Ziyad observes the irony of having Jewish and Arab friends in a situation like this.
“If you don’t have an extreme opinion: When I speak with Arab friends they say I am too pro-Israel and Zionist and Jews think I am too pro-Arab.”
He was supportive of the Mansour-Malka marriage.
“I would have preferred it if she hadn’t converted and they accepted each other as they are.”
He sees Arab society in general as less tolerant about some things, but not when it comes to marriage.
“It isn’t forbidden to marry a Jewish girl, but [for an Arab woman] to marry a Jewish guy. In Judaism mixed marriage is not accepted, but in Islam the man can marry. That is why the conflict [about Malka] was from the Israeli side.”
Many voices in Israeli society have come out with statements in support of tolerance, while others have expressed understanding of the contentious issue.
Health Minister Yael German sent a telegram of congratulations to Mansour and Malka on their union.

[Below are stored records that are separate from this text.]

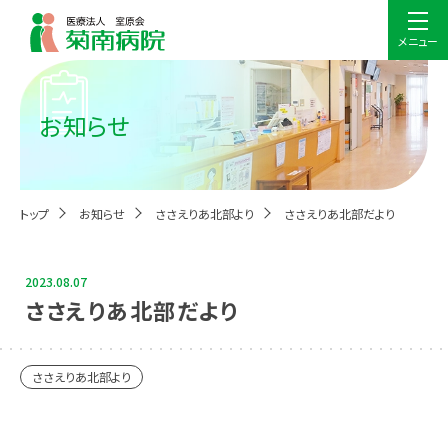
メニュー
お知らせ
トップ
お知らせ
ささえりあ北部より
ささえりあ北部だより
2023.08.07
ささえりあ北部だより
ささえりあ北部より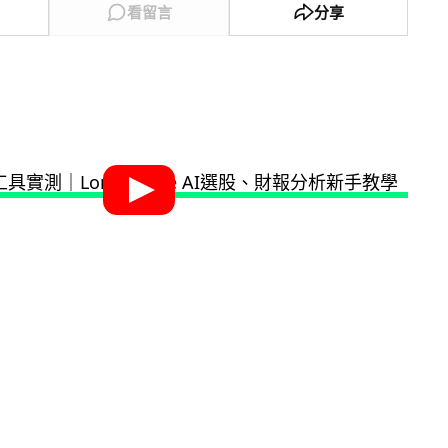
看留言
分享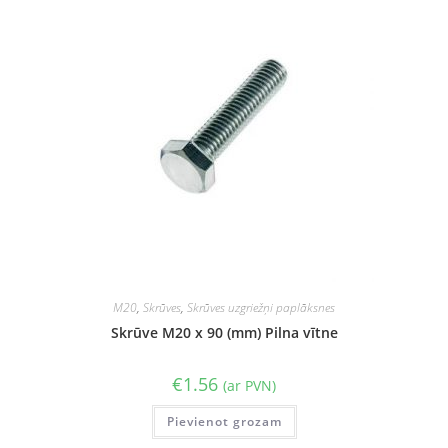
M20
,
Skrūves
,
Skrūves uzgriežņi paplāksnes
Skrūve M20 x 90 (mm) Pilna vītne
€
1.56
(ar PVN)
Pievienot grozam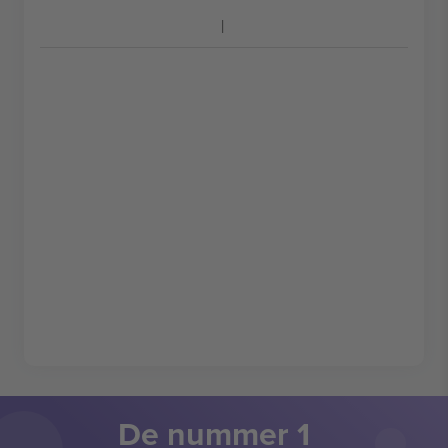
De nummer 1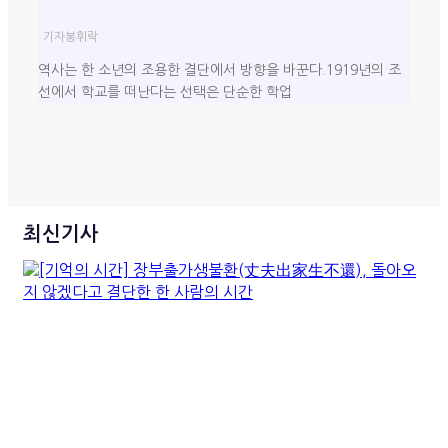
기자
봉휘락
역사는 한 소년의 조용한 결단에서 방향을 바꾼다.1919년의 조
선에서 학교를 떠난다는 선택은 단순한 학업
최신기사
[기억의 시간] 장부출가생불환
(丈夫出家生不還), 돌아오지
않겠다고 결단한 한 사람의 시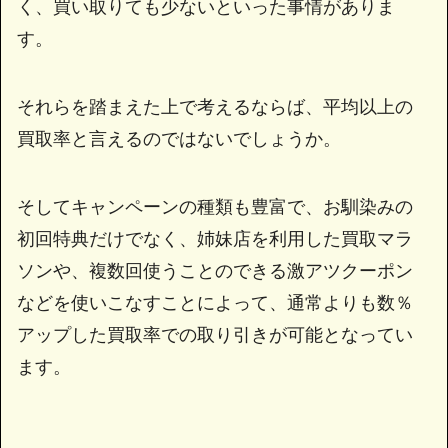
く、買い取りても少ないといった事情がありま
す。
それらを踏まえた上で考えるならば、平均以上の
買取率と言えるのではないでしょうか。
そしてキャンペーンの種類も豊富で、お馴染みの
初回特典だけでなく、姉妹店を利用した買取マラ
ソンや、複数回使うことのできる激アツクーポン
などを使いこなすことによって、通常よりも数％
アップした買取率での取り引きが可能となってい
ます。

“I believe in equality in all manners of life, including marriages. It is the right of every human being to make his choice of his life partner. Love is beyond politics, religion and gender.”
She says that there are extremists on both sides and the “liberal majority” is not heard enough.

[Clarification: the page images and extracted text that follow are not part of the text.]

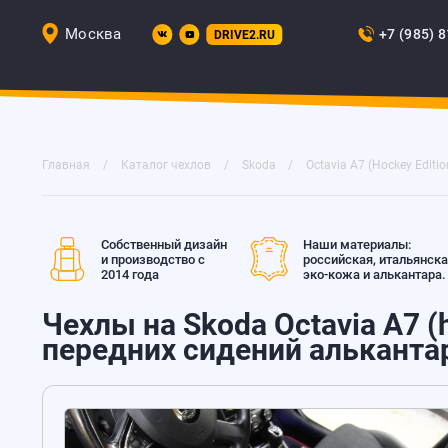
Москва
+7 (985) 
DRIVE2.RU
Главная
Каталог чехлов
Skoda
Octavia A7 (Hockey Editio
Собственный дизайн
Наши материалы:
и производство с
российская, итальянск
2014 года
эко-кожа и алькантара.
Чехлы на Skoda Octavia A7 (h
передних сидений альканта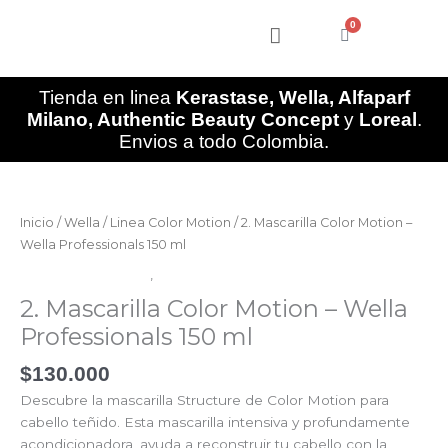
Ir
0
al
Cart
contenido
Tienda en linea
Kerastase, Wella, Alfaparf
Milano, Authentic Beauty Concept
y
Loreal
.
Envios a todo Colombia.
2.
Mascarilla
Color
Inicio
/
Wella
/
Linea Color Motion
/ 2. Mascarilla Color Motion –
Motion
Wella Professionals 150 ml
-
Linea Color Motion
,
Wella
Wella
2. Mascarilla Color Motion – Wella
Professionals
150
Professionals 150 ml
ml
$
130.000
cantidad
Descubre la mascarilla Structure de Color Motion para
cabello teñido. Esta mascarilla intensiva y profundamente
acondicionadora, ayuda a reconstruir tu cabello con la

“I went to say ‘mazal tov’ [to the couple] to make sure we are being heard. I believe the majority of Israelis believe in coexistence and fulfilling it in their day-to-day involvements. I would like to live in a democratic, Jewish and equitable state, and I will continue to work hard to achieve it.”
But Finance Minister Yair Lapid said that he would be bothered if his children sought an intermarriage and decided not to raise their children Jewish.
“It would really bother me. I think the Jewish people is small... I think we need to preserve it,” he told reporters.
Ed Rettig, a consultant who directed the American Jewish Committee in Jerusalem and did his PhD examining issues of Jewish identity thinks the outcry against the wedding was shocking.
“It is the first time I’ve seen discussions of miscegenation outside the US context.”
He says that in the US one might choose an identity, such as media personality Geraldo Rivera, who was from a mixed background, but in the Middle East, one’s “identity is fate” often. He sees a contradiction in how the public discussed Prime Minister Binyamin Netanyahu’s son dating a Norwegian girl and this marriage.
The issue looks to continue to make headlines in Israel.
In 1945, a Palestine Post article said that a “Moslem [sic] here becomes Jew.”
Ahmed Daoud had become Abraham Ben-Abraham.
He was “one of the most Orthodox Jews in Mea She’arim” and worked as a butcher and provided meat “to the full satisfaction of Jewish housewives.”
One day his relatives from Beit Hanina paid a visit.
His father had died and an inheritance had to be divided, would he come? When he got to the old family home an argument ensued and his brother began to beat him. A passing police patrol extricated Ben-Abraham from the quarrel.
More than 68 years later, it was reported that three sisters with the last name Dabas had come to the Gaza border in February 2013 and asked to enter Israel.
They had been born between 1979 and 1984 to a Jewish mother and Palestinian father in Nahariya.
He moved to Gaza when their mother died and after the disengagement in 2005, it became difficult for them to visit Israel. They are still in Gaza apparently, like Ben-Abraham, partisans to a larger conflict.